Mark Mobius in Romania
A referendum on the impeachment was invalidated in late August by Romania’s Constitutional Court, clearing the way for Basescu’s return to office, but the friction created some economic fallout which was exacerbated by the negative impact of the Eurozone crisis. Still, unlike some other parts of Europe, Romania doesn’t look to us to likely be falling into recession this year. According to IMF projections in August 2012, Romania’s 2012 GDP growth is estimated at around 1%, and is expected to improve to 3.0% in 2013.1
Public backlash against austerity measures is certainly not unique to Romania, and parliamentary elections scheduled in December 2012 could add another layer of uncertainty and volatility. However, political debates about reform and change in Romania are not new to us. These kinds of debates take place all over the world and in nearly every country. The good news is that Romania has been moving toward positive change and reform for some time, and going forward I think the long-term outlook for the economy is good.

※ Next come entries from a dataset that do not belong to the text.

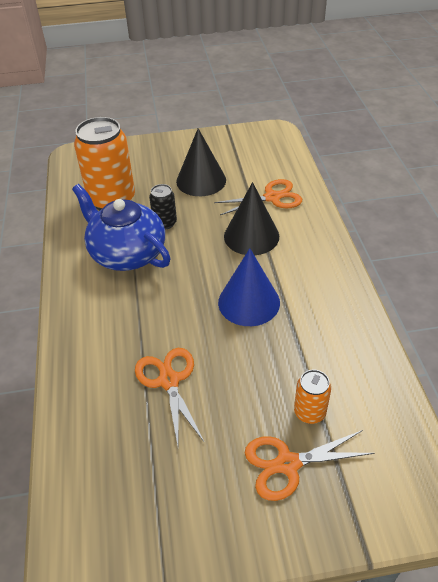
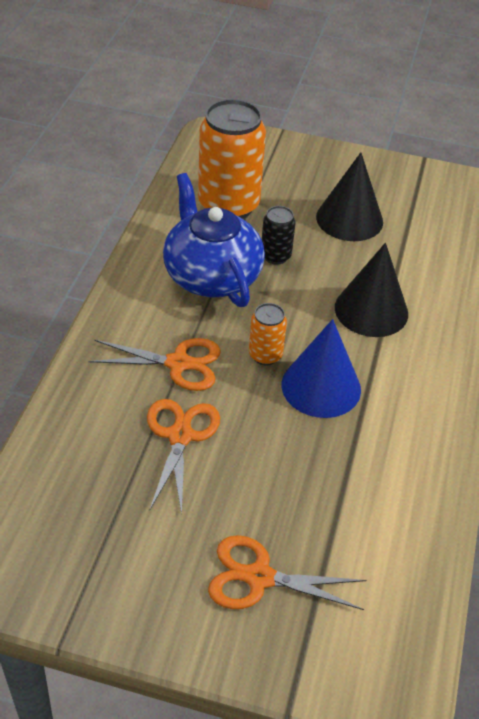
camera: 20 degrees right, 0 degrees up
(272, 197) = (427, 272): orange scissors -> orange scissors (178, 363)
(309, 412) = (317, 536): orange can -> orange can (265, 355)

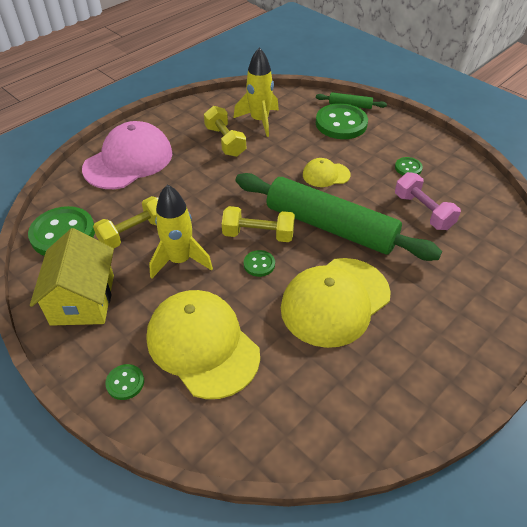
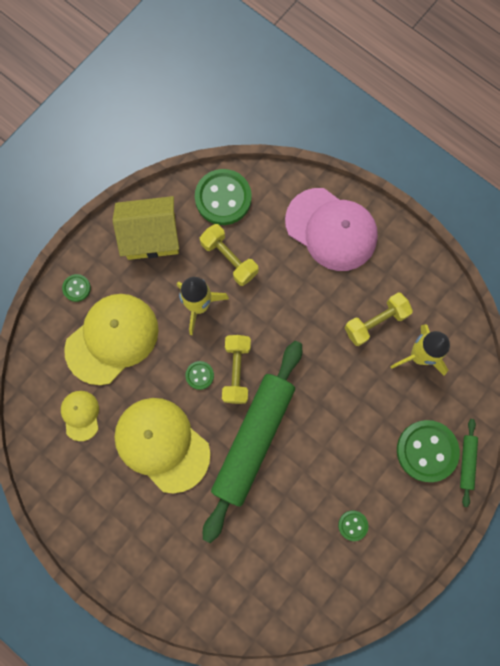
camera: 85 degrees right, 30 degrees up
(326, 175) = (331, 434): yellow cap -> yellow cap (80, 415)
(423, 211) = (283, 535): pink dumbbell -> none

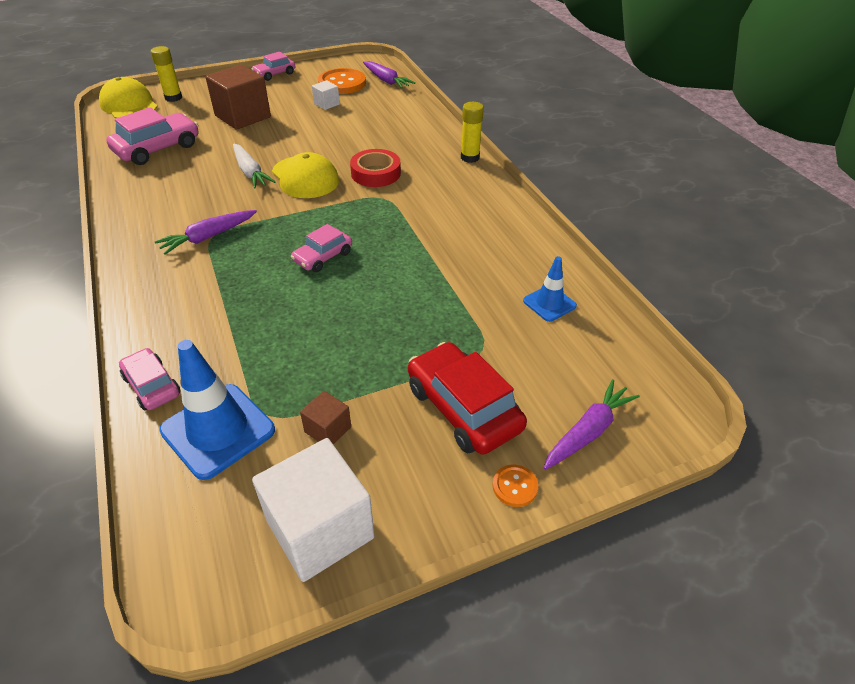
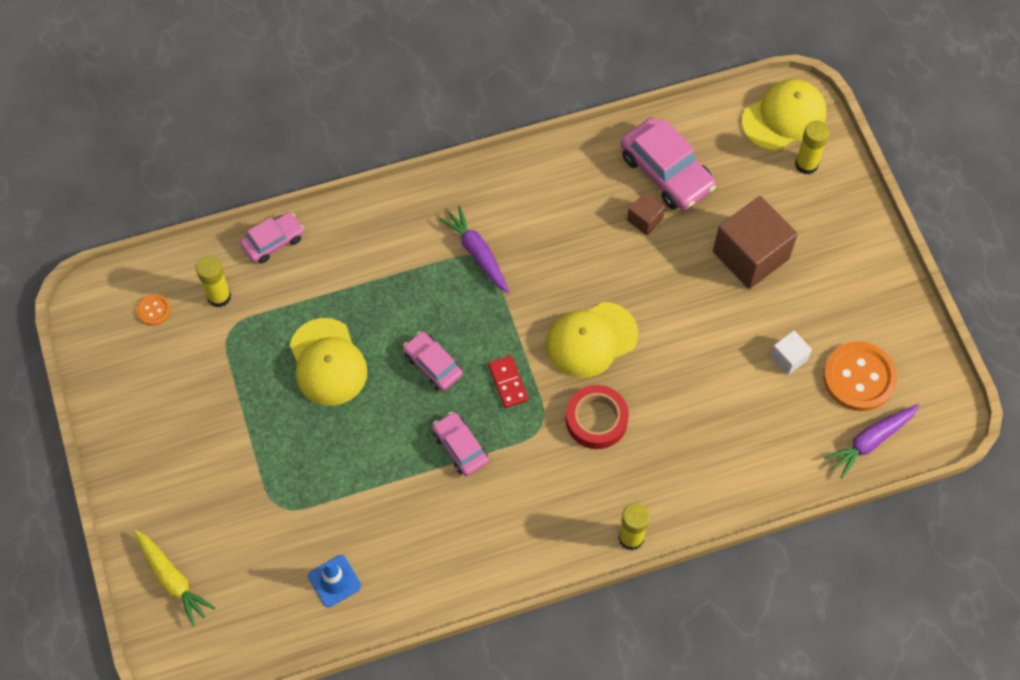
camera: 95 degrees right, 20 degrees up
(218, 430) = (219, 296): blue traffic cone -> yellow glue stick
(250, 172) = (605, 279): white carrot -> none
(274, 74) = (889, 283): pink car -> pink car (460, 447)
(316, 327) = (327, 362): none -> yellow cap
(320, 529) = (120, 373): white cube -> none
(328, 429) = (207, 376): brown cube -> brown cube (645, 219)
(342, 215) = (508, 382): none -> red domino
(463, 408) = (213, 481): red car -> none
(515, 486) = (130, 511): orange button -> orange button (153, 310)
(588, 431) = (172, 579): purple carrot -> yellow carrot

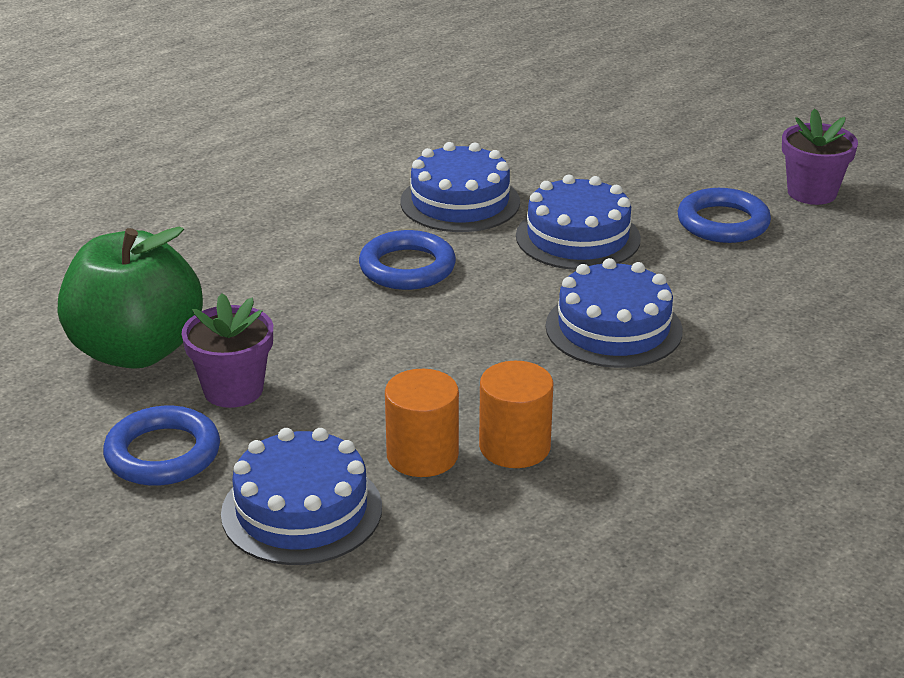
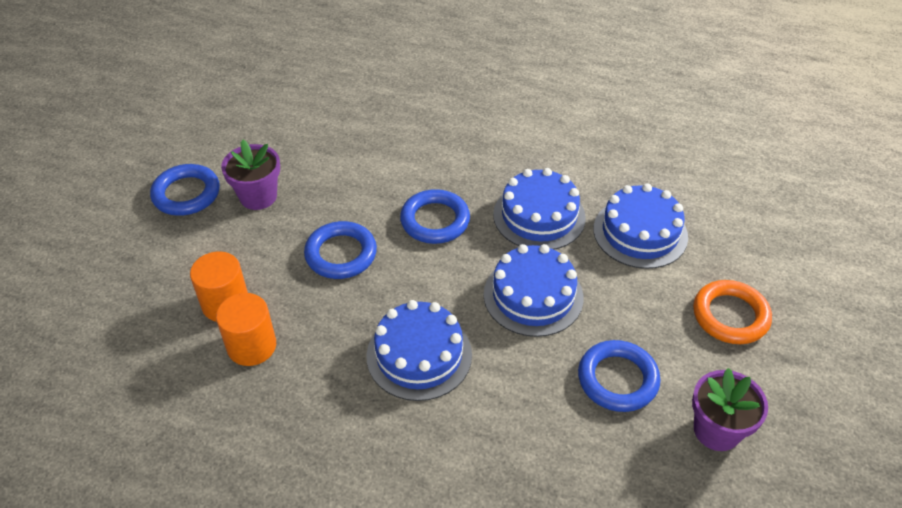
camera: 65 degrees right, 15 degrees up
(136, 350) = (279, 143): green apple -> none
(301, 510) = (154, 270): blue cake -> blue cake (640, 232)
(406, 346) = (341, 254): none -> blue ring
(682, 145) = (730, 316): none -> orange ring

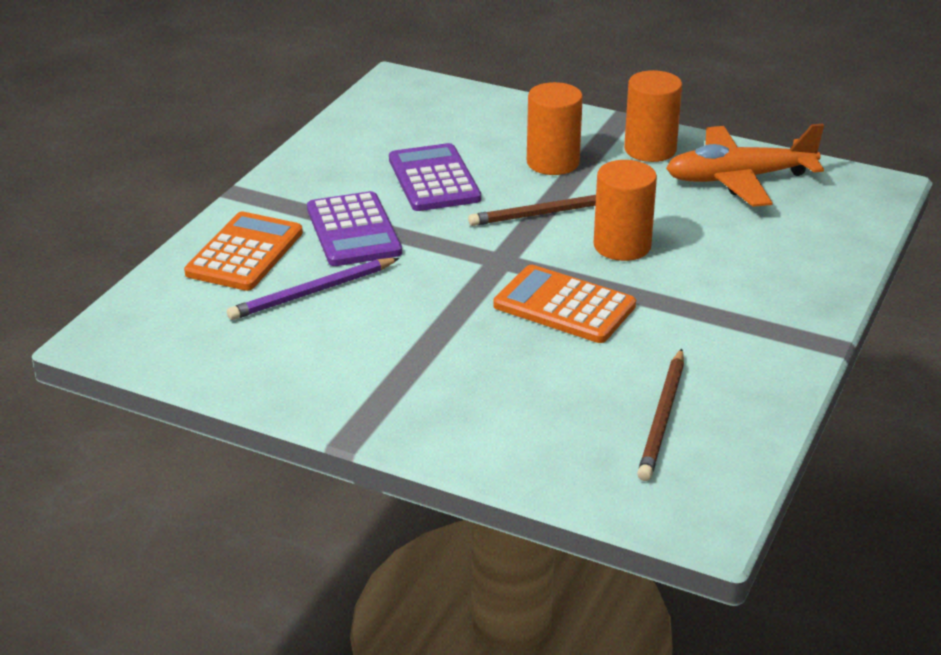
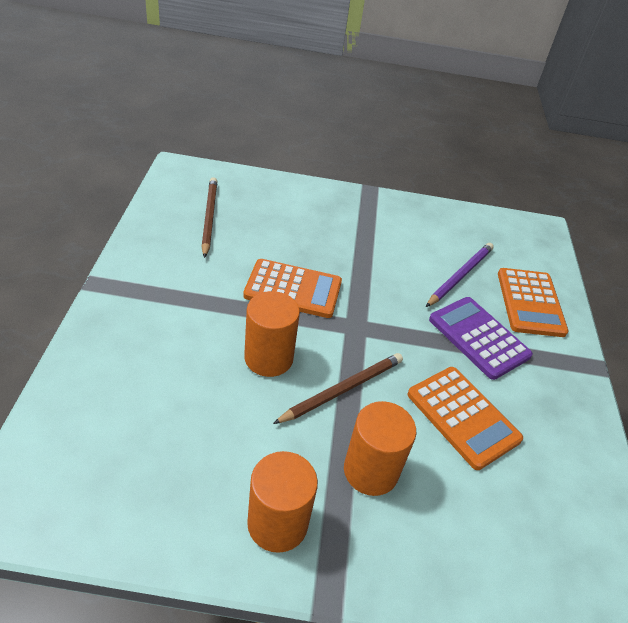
camera: 155 degrees right, 10 degrees up
(434, 179) = (463, 417): purple calculator -> orange calculator
(739, 179) = (171, 486): orange plane -> none

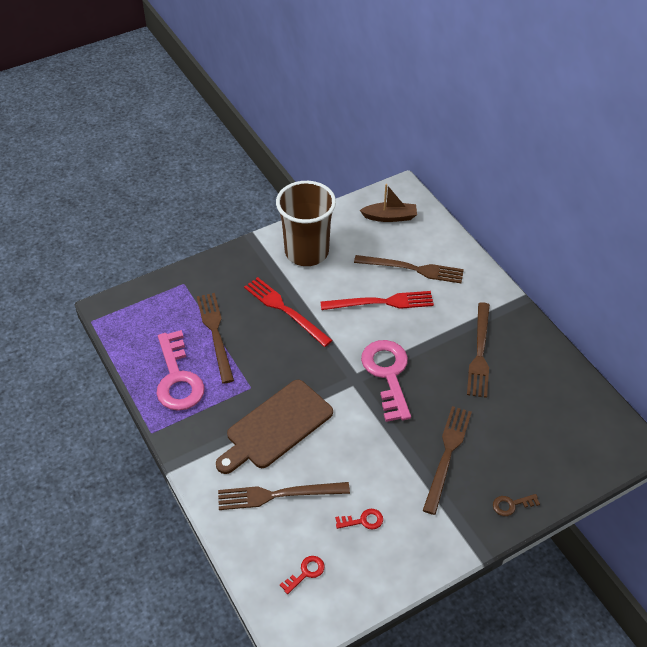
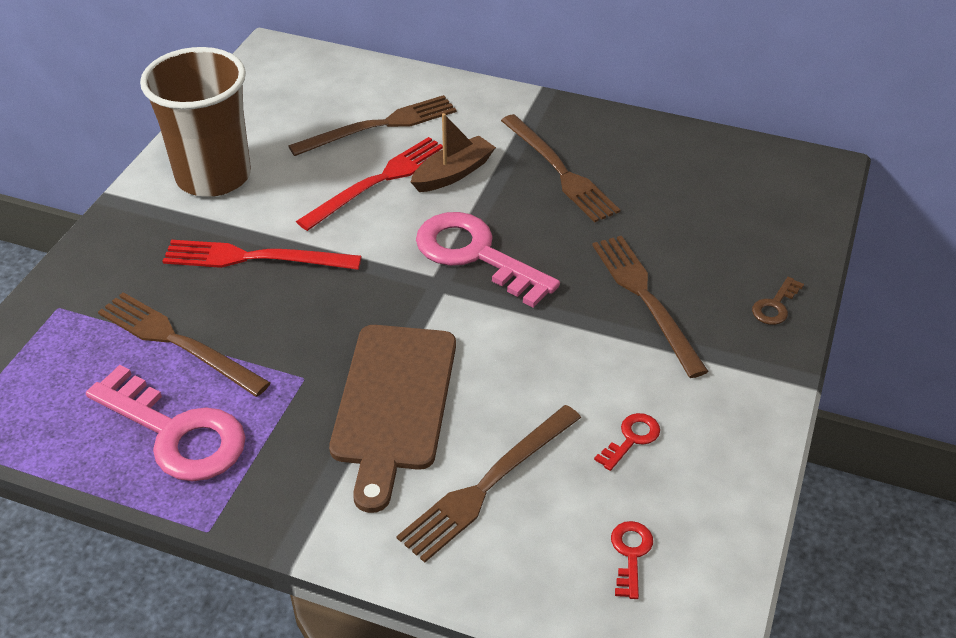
camera: 40 degrees left, 5 degrees down
(390, 217) = (288, 85): brown boat -> brown boat (453, 173)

My reasons? Romania has already taken a lot of “bitter medicine” recommended by the IMF and, as a result, appears well positioned to potentially experience accelerated growth in coming years. Of course, 2012 has been challenging due to the problems in the Eurozone and the political strife, but once these problems ease, I think the Romanian economy could well emerge as one of Europe’s growth leaders. Most other EU countries still need to apply the difficult types of austerity measures that Romania has already implemented. Although forced to spend down some of its reserves, Romania has been able to shrink its budget and repay its debts, a state of affairs that has been recognised by some rating agencies this year, in contrast to many EU countries which The uffered downgrades this year.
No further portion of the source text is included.